Work to be completed:
Within the data below, copy each line where the string "views" is found.

──────── Records supplied ────────

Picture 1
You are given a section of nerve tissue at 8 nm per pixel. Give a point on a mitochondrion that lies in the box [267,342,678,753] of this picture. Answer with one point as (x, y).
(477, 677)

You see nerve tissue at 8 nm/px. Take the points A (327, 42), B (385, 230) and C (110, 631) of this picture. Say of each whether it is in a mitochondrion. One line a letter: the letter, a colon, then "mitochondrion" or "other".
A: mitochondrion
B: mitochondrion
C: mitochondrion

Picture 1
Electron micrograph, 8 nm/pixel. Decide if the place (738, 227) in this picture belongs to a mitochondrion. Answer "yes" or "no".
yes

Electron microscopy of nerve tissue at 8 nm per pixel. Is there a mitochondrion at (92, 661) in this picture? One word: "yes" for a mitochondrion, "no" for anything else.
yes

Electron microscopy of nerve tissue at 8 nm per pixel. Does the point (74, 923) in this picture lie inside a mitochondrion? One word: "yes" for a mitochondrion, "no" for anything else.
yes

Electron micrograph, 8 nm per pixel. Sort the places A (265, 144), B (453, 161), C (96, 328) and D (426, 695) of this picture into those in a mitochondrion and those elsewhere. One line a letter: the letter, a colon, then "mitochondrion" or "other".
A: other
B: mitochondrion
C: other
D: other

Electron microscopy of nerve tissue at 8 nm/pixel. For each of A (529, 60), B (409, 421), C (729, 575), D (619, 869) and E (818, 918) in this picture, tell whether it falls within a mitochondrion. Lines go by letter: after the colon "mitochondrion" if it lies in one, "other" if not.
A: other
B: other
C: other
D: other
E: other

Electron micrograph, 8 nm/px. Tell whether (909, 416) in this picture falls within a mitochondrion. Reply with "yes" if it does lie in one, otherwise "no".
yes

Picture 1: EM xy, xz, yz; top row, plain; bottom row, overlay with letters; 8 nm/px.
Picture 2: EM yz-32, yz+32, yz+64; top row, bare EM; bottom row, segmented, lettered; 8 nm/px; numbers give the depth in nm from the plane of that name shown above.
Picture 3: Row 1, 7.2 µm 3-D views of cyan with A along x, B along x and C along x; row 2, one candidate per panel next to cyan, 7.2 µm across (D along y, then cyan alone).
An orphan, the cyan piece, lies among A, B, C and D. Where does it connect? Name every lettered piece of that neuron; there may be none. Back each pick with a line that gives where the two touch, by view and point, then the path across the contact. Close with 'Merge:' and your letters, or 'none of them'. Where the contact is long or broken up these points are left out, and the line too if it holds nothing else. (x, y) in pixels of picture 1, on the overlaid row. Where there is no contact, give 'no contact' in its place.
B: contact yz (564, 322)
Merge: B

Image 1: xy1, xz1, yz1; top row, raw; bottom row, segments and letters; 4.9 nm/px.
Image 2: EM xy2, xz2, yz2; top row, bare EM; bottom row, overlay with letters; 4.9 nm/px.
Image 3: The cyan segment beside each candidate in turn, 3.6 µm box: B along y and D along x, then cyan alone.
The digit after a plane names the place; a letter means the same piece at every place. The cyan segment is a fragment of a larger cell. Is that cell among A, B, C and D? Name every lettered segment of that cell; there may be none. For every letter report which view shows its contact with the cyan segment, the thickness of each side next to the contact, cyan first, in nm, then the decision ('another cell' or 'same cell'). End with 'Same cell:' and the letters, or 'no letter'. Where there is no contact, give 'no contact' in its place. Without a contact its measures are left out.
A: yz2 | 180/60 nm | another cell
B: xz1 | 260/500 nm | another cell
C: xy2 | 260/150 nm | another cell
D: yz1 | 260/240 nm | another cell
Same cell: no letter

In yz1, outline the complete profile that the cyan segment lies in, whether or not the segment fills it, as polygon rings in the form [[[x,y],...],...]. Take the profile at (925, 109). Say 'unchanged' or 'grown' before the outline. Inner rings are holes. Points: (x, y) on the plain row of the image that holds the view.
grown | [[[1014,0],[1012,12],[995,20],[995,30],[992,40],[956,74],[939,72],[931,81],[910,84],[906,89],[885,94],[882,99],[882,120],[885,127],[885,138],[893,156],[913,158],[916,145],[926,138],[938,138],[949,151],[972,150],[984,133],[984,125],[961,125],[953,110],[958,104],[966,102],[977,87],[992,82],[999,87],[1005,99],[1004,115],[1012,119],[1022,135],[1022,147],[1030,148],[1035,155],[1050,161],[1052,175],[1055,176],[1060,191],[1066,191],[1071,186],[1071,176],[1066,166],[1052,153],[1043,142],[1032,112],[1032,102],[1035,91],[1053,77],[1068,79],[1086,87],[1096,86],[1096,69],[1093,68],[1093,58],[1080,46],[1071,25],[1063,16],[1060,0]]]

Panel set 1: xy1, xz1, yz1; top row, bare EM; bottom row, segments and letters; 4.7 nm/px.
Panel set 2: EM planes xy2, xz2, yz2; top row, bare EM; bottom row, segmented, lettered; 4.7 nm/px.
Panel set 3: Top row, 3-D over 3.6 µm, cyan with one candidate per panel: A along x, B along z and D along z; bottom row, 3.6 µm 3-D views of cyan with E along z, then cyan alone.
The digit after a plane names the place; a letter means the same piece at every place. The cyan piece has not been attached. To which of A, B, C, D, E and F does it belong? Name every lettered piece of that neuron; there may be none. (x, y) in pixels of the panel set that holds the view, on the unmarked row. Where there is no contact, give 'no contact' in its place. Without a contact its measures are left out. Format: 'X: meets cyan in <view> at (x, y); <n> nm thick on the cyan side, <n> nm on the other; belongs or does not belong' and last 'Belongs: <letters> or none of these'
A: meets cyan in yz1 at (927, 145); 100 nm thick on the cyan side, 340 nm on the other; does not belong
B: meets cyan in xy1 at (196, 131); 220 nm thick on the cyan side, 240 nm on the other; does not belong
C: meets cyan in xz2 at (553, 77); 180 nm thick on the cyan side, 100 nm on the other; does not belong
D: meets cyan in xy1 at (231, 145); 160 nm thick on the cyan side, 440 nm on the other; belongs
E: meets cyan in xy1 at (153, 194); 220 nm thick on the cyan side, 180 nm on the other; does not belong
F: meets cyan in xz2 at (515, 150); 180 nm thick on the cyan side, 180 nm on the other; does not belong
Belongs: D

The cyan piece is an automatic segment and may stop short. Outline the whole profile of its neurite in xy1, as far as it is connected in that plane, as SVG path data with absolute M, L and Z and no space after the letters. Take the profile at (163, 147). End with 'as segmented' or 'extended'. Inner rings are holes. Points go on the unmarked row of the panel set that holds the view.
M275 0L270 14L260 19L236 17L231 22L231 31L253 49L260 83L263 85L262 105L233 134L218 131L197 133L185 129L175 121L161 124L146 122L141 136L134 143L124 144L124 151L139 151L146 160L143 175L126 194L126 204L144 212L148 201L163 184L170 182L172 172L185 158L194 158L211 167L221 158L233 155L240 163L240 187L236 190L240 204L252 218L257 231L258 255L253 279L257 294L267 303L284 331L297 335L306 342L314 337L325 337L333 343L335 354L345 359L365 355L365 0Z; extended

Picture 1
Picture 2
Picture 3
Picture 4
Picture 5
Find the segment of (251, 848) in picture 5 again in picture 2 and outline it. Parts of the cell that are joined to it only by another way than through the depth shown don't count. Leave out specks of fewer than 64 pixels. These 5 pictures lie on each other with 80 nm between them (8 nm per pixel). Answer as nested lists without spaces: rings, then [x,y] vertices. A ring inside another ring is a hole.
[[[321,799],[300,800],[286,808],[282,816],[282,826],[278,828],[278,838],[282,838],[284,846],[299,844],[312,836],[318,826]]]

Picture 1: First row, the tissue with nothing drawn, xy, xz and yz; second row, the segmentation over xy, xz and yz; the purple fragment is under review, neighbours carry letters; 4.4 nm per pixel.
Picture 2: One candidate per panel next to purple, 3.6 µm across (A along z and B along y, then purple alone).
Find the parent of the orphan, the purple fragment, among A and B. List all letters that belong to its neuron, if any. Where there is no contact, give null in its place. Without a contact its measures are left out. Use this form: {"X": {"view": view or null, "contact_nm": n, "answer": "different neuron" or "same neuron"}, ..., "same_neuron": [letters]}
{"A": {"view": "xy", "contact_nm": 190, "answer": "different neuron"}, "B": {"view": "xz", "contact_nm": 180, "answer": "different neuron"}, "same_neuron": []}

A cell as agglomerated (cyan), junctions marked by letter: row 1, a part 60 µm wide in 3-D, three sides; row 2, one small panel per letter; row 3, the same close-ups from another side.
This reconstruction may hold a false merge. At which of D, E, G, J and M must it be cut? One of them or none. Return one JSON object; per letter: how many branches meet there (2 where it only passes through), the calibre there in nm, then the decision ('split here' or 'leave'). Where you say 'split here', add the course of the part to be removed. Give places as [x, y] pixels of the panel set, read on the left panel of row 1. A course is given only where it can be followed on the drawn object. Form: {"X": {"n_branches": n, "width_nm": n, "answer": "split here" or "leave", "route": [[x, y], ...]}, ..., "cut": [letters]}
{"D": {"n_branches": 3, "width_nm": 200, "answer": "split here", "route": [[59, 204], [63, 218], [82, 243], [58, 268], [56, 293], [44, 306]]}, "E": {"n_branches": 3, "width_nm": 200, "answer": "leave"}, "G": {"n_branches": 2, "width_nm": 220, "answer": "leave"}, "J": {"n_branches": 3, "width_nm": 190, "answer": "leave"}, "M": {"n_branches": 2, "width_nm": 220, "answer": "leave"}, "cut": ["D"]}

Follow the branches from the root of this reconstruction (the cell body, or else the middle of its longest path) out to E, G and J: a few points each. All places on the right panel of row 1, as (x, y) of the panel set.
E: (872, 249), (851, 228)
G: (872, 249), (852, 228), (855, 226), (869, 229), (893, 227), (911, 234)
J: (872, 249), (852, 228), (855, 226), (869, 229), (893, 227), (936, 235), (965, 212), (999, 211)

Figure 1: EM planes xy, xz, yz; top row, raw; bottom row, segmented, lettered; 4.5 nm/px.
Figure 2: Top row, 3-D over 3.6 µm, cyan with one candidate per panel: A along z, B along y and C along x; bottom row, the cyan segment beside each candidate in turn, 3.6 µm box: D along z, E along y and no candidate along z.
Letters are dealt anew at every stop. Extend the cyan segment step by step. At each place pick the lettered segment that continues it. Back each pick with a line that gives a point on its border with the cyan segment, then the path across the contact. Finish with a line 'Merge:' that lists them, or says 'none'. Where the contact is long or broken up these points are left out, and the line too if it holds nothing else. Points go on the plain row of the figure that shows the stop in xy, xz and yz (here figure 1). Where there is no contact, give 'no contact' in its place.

────────

Solution for this task:
Picture 3: Row 1, 7.2 µm 3-D views of cyan with A along x, B along x and C along x; row 2, one candidate per panel next to cyan, 7.2 µm across (D along y, then cyan alone).
Panel set 3: Top row, 3-D over 3.6 µm, cyan with one candidate per panel: A along x, B along z and D along z; bottom row, 3.6 µm 3-D views of cyan with E along z, then cyan alone.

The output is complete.